**REQUIREMENT**
In the passage below about Abraham and idol worship, copy out word for word the stretch from "A midrash relates" to "of his day.".

The Torah states that until Abraham arrived in Canaan, the ancestors of Israel "served other gods" (Josh. 24:2). These "gods" were undoubtedly part of the mythology of the ancient Near East that had its origin with Nimrod in ancient Babel (Gen. 10:10). Jewish tradition says that Noah gave Nimrod the skins with which God clothed Adam and Eve, and these gave him power over all the animals of the world. Hence he became a "mighty hunter" and convinced the ancient Babylonians that he had divine authority and power (Gen. 10:9). Nimrod then organized the construction of the Tower of Babel (מִגְדָּל בָּבֶל), a symbol of political unity and power, and anointed himself king over the land of Shinar. He was the reigning monarch in Abraham's day.
A midrash relates that Abraham's father Terah (תֶּרַח) sold idols for a living in the neighboring City of Haran. When Abraham was a young child, however, he realized that idol worship was foolishness. One day when he was asked to watch the store, Abraham took a hammer and smashed all the idols - except for the largest one. His father came home and demanded to know what happened. Abraham replied that the idols all "got into a fight" and the biggest idol won. His father was angry but understood that Abram had discovered the truth of ethical monotheism. This was a severe test because Abraham had to oppose his father Terah and take a stand against the idolatrous culture of his day.

**SUPPLIED ENTRIES**
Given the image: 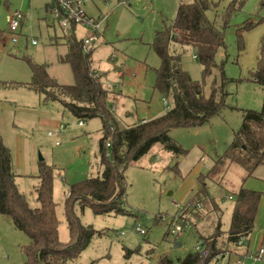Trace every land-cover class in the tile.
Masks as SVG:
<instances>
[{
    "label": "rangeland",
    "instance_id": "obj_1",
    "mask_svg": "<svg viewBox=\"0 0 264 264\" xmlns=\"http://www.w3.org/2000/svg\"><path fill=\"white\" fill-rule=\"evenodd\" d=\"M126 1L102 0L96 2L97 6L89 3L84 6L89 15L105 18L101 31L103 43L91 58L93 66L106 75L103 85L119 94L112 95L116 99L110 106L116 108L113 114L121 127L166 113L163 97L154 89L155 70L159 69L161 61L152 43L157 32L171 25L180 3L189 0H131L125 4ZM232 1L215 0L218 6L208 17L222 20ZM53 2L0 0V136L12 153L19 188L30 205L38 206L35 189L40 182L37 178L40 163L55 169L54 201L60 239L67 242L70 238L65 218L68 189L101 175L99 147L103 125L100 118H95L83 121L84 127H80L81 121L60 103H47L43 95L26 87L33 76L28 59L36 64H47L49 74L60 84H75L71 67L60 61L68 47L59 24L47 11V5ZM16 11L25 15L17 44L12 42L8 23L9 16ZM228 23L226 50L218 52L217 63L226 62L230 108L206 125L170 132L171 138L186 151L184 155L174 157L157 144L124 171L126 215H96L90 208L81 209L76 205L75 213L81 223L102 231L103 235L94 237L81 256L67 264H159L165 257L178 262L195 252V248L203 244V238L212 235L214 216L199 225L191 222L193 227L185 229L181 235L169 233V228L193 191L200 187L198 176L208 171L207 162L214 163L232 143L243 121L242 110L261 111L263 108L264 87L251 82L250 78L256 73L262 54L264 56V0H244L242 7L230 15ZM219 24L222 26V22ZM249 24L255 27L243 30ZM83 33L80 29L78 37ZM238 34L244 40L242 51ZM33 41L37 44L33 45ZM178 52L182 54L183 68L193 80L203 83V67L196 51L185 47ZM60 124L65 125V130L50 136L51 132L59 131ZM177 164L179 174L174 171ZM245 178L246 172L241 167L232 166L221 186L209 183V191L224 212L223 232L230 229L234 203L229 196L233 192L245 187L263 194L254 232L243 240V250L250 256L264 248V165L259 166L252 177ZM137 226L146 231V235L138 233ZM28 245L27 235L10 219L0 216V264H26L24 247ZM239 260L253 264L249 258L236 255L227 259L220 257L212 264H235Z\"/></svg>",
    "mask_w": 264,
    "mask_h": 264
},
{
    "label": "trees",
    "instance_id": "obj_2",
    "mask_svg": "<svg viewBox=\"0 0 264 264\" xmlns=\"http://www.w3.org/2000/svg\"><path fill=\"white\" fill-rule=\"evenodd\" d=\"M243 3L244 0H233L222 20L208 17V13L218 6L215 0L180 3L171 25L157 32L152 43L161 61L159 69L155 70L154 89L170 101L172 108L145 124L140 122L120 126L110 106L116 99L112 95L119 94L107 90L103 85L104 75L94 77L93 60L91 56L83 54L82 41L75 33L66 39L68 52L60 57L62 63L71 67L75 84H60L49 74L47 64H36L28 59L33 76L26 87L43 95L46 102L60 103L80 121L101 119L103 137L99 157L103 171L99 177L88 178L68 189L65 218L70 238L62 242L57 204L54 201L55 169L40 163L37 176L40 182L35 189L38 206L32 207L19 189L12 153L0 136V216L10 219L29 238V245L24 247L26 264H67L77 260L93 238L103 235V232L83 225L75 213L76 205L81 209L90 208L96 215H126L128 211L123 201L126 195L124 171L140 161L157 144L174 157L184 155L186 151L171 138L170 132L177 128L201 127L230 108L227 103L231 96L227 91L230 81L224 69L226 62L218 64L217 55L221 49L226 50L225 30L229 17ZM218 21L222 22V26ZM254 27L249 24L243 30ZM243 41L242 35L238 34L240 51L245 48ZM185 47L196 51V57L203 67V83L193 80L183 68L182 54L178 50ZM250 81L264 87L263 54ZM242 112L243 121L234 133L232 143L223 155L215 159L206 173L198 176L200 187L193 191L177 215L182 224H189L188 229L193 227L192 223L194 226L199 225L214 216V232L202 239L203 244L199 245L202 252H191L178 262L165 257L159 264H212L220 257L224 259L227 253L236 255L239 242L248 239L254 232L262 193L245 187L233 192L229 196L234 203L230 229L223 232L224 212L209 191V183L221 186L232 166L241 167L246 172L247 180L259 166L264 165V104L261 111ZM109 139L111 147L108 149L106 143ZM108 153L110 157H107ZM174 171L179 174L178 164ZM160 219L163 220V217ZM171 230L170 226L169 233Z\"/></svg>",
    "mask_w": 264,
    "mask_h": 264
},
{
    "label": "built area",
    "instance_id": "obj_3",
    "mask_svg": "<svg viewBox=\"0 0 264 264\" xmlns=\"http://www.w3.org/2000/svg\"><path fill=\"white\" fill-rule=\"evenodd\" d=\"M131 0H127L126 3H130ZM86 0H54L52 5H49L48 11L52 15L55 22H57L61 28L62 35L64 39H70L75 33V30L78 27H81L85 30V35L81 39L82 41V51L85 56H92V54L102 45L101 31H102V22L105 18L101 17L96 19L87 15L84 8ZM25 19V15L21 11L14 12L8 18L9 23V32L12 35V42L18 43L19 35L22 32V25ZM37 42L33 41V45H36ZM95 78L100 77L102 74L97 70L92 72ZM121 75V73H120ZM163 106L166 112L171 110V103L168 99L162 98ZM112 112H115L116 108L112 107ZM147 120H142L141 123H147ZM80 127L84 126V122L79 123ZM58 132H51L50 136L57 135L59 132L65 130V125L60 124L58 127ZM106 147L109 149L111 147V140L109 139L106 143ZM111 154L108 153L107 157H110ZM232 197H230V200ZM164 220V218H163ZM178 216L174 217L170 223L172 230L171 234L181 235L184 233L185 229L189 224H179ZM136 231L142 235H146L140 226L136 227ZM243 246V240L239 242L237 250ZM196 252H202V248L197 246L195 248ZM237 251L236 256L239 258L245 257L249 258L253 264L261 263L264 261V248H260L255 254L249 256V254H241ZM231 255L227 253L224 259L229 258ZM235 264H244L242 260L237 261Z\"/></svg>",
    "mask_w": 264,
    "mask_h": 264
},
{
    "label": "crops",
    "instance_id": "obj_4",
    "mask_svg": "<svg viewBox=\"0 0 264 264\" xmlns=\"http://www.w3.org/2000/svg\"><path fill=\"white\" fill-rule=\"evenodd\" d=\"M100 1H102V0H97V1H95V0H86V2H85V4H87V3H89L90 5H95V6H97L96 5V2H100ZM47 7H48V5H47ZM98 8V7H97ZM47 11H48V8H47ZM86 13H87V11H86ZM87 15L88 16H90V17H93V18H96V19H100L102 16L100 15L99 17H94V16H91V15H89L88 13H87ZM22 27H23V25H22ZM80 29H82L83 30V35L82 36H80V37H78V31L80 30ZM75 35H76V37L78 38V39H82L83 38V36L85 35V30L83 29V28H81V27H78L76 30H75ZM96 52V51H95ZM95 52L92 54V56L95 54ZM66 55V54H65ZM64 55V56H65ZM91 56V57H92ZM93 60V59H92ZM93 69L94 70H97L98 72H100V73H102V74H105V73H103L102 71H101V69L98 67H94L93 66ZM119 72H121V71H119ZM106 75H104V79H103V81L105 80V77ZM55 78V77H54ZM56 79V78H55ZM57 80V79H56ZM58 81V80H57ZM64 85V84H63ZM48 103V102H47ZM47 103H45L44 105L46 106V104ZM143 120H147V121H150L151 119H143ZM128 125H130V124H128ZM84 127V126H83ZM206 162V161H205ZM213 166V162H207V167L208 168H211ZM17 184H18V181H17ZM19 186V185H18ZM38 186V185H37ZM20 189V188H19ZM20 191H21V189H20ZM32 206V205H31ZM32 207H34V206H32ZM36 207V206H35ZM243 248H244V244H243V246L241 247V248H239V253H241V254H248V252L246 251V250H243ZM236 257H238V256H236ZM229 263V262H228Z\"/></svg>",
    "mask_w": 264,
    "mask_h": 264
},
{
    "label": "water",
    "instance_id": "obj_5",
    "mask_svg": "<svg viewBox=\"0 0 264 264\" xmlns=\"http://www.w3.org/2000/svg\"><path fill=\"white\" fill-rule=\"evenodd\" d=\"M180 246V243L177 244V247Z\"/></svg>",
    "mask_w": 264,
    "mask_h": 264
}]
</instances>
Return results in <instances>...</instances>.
...
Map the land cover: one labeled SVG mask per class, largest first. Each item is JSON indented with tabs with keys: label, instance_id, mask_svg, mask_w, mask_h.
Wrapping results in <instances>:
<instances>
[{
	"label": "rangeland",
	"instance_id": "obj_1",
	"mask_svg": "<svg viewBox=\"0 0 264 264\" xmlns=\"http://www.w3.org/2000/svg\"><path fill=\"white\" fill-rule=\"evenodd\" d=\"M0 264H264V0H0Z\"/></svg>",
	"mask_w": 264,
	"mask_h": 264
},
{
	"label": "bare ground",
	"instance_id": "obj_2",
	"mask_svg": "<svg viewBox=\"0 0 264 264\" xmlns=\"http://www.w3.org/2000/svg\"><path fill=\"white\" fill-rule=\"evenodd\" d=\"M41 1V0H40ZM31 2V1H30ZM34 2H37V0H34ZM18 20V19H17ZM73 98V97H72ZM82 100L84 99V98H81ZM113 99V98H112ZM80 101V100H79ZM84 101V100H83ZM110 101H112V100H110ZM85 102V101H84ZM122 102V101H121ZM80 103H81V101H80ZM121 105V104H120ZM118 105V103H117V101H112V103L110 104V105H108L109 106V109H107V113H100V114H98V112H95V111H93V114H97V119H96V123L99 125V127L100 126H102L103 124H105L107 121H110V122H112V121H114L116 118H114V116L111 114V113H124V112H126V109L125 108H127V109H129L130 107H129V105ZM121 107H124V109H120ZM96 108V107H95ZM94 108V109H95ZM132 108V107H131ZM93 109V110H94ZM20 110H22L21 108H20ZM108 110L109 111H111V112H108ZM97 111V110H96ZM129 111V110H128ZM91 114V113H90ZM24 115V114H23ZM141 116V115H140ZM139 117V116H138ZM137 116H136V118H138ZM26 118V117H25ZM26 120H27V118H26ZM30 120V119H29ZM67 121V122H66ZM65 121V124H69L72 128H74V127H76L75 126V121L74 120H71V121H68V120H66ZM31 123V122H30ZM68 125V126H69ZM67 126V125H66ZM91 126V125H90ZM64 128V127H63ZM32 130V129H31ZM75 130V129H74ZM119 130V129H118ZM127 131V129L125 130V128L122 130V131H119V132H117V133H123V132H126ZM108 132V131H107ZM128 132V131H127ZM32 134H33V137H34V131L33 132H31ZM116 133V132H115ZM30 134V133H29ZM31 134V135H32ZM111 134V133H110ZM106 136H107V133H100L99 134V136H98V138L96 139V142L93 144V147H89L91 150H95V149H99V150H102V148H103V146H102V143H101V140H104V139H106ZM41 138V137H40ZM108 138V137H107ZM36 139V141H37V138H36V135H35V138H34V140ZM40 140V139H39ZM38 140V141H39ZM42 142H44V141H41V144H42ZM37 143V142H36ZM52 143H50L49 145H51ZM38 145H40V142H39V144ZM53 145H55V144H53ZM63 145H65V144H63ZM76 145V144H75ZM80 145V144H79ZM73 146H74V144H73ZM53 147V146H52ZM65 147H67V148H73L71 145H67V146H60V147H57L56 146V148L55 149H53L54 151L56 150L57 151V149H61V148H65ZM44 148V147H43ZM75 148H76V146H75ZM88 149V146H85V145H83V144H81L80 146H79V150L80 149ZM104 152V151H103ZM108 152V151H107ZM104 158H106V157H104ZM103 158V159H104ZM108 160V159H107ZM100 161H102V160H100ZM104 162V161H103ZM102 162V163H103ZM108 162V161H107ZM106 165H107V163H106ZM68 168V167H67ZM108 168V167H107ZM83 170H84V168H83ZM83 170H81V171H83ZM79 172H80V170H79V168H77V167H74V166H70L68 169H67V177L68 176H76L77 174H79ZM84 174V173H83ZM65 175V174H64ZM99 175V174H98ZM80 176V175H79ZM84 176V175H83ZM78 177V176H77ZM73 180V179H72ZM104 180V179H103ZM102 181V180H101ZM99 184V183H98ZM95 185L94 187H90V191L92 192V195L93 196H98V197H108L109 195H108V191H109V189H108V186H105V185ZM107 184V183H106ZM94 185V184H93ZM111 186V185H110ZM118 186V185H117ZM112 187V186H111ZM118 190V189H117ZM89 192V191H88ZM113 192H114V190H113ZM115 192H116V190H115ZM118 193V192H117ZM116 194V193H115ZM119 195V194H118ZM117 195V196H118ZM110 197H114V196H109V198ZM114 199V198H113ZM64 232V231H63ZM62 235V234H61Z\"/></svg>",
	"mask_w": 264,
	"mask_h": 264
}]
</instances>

**WRITTEN REPLY**
A midrash relates that Abraham's father Terah (תֶּרַח) sold idols for a living in the neighboring City of Haran. When Abraham was a young child, however, he realized that idol worship was foolishness. One day when he was asked to watch the store, Abraham took a hammer and smashed all the idols - except for the largest one. His father came home and demanded to know what happened. Abraham replied that the idols all "got into a fight" and the biggest idol won. His father was angry but understood that Abram had discovered the truth of ethical monotheism. This was a severe test because Abraham had to oppose his father Terah and take a stand against the idolatrous culture of his day.